Piping, Forking, and Gathering execvp's Output

**Scriptonaut** · 11-19-2012

Hey guys,

I'm building a minishell in C(for unix). I'm doing command expansion, so lets say I have:

Code:

echo a $(echo b c)

it works fine, however if I then do this:

Code:

echo a $(echo b)

it prints:

Code:

a b c

I think I've figured it out, when I'm reading the output of echo(from my pipe), echo does not output any null terminator, so I go on for a bit until I run into one. This results in me picking up a bunch of garbage. Currently my read loop looks like this:

Code:

bytes_read = read(fd[0],buf,BUF_SIZE);
while(bytes_read > 0)
{
	/* HERES THE TROUBLE! */
	bytes_read = read(fd[0], buf, BUF_SIZE);
	if (bytes_read == -1) perror("read");
}
close(fd[0]);

So here it picks up a bit extra. I was thinking of simply turning the last '\n' into a 0, but I can't figure out how to start at the end of the string, and work my way back(if I did I probably wouldn't be having this problem), and if I start at the beginning and work forward, I may remove a newline that was meant to be there.

I was also thinking that I could write a null character right after echo executes, however, I don't know how I'd do this. When echo writes, it looks like this:

Code:

cpid = fork();
if (cpid < 0) {
	perror ("fork");
	free(args);
	return;
}
		
/* Check for who we are! */
if (cpid == 0) {
  /* We are the child! */
	
	/* Turning stdout into pipe output if needed */
	if((dup2(outFD, 1)) < 0)
	{
		perror("dup");
		return;
	}
			
	execvp(args[0], args);
	perror ("exec");
	exit (127);
	last_exit_status = 127;
}
		
dprintf(outFD, 0);
		
/* Have the parent wait for child to complete */
if(waitFlag)
{
	if (wait (&status) < 0) perror ("wait");
	last_exit_status = ((WEXITSTATUS(status) || !WIFEXITED(status)) ? 127 : 0);
}

I was thinking the dprintf(outFD, 0) line would work, but it doesn't seem to be the case. How do I mark the end of execvp's output?

Thanks for the help, if you guys want me to post my code I will.

**Salem** · 11-19-2012

All this talk of \n and \0 is way off being the right answer.
The low-level read() and write() functions just deal with a 'count' of the number of bytes processed. They pay no attention at all to the content of the stream.

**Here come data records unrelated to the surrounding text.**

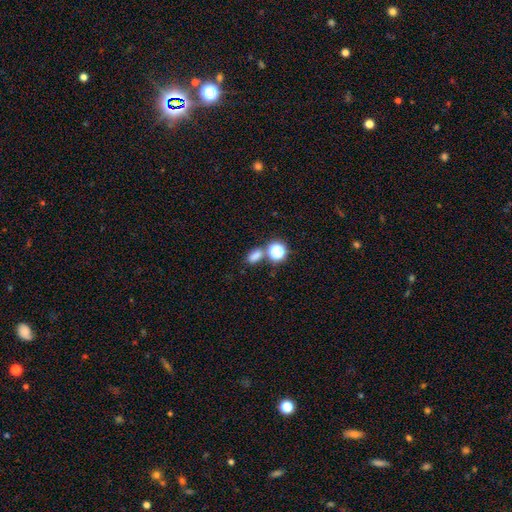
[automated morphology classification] Smooth or featured: smooth — 75% (star or artifact — 19%)
How rounded: in between — 73% (round — 24%)
Merging: none — 65% (merger — 20%)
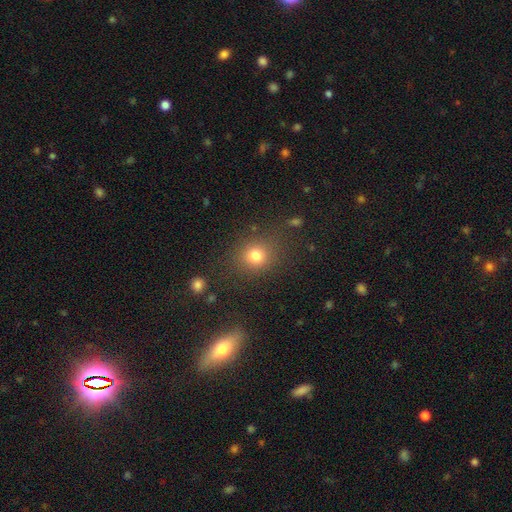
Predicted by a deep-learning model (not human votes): A smooth galaxy with no disk features (78%) that is round (79%).

Vote fractions:
- Smooth or featured? smooth: 78% / star or artifact: 15% / featured or disk: 7%
- How rounded? round: 79% / in between: 20% / cigar-shaped: 1%
- Merging? none: 80% / minor disturbance: 11% / major disturbance: 6% / merger: 4%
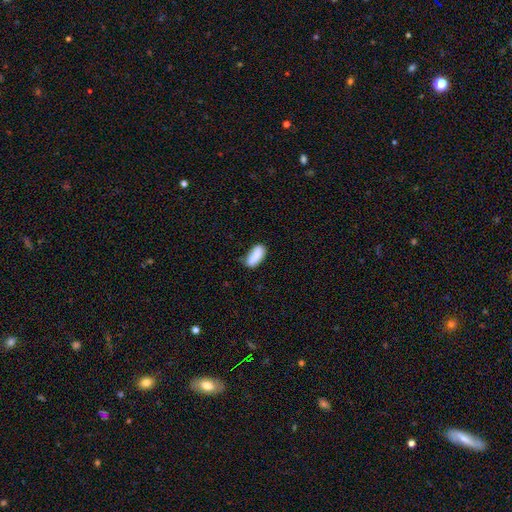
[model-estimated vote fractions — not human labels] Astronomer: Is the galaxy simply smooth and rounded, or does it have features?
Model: smooth — 85%.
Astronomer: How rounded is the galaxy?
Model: in between — 77%.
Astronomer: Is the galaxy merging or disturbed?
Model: none — 64%.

Copying from one descriptor to another is simply

Code:

while ( (n=read(fd[0],buf,BUF_SIZE)) > 0 ) {
    write(fd[1],buf,n); // pedantically, check write returned n as well for success.
}
if ( n == 0 ) // fd was closed
if ( n < 0 ) // fd error'ed

**Nominal Animal** · 11-19-2012

Originally Posted by Scriptonaut

Code:

bytes_read = read(fd[0],buf,BUF_SIZE);
while(bytes_read > 0)
{
	/* HERES THE TROUBLE! */
	bytes_read = read(fd[0], buf, BUF_SIZE);
	if (bytes_read == -1) perror("read");
}
close(fd[0]);

First of all, you cannot assume a single read() call reads everything. It can return a short count (only some of the data available), or -1, even without errors. In particular, if a signal is delivered while a read() call blocks, the call will return -1 with errno==EINTR. And since you are using pipes and child processes, you should be handling signals anyway.

You'll know you have read all data when read() returns zero. (Or if it returns -1 with errno set to something other than EINTR, EWOULDBLOCK, or EAGAIN.)

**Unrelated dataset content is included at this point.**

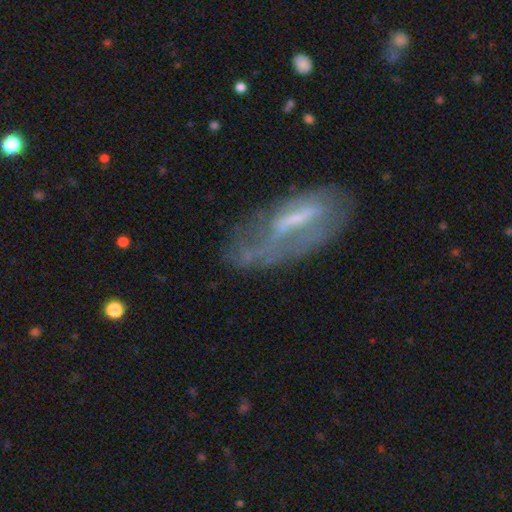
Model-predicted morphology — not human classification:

Therefore, what you need is a loop that reads more into a (preferably dynamically allocated) buffer, until read() returns zero (indicating end of input) or returns -1 with errno set to indicate a real error (in which case you should probably abort).

Second, the data you read is not strings. It is just data. You cannot assume it is a string. You cannot use the string functions to manipulate it; you must treat it as a character array instead. (The difference is that a string is terminated, whereas a character array has a specific length.) For example, consider the case where you convert an image using the Netpbm tools and a pipe. If you assume it is a string, you'll break the data! Instead, you simply need to record the amount of data read.

For command substitution, you will convert the data read into one or more strings (tokens). I don't know what expansion rules you have chosen, but I think you want to split $(command...) at whitespace into separate tokens (ignoring leading and trailing whitespace, and treating consecutive whitespace as a single separator).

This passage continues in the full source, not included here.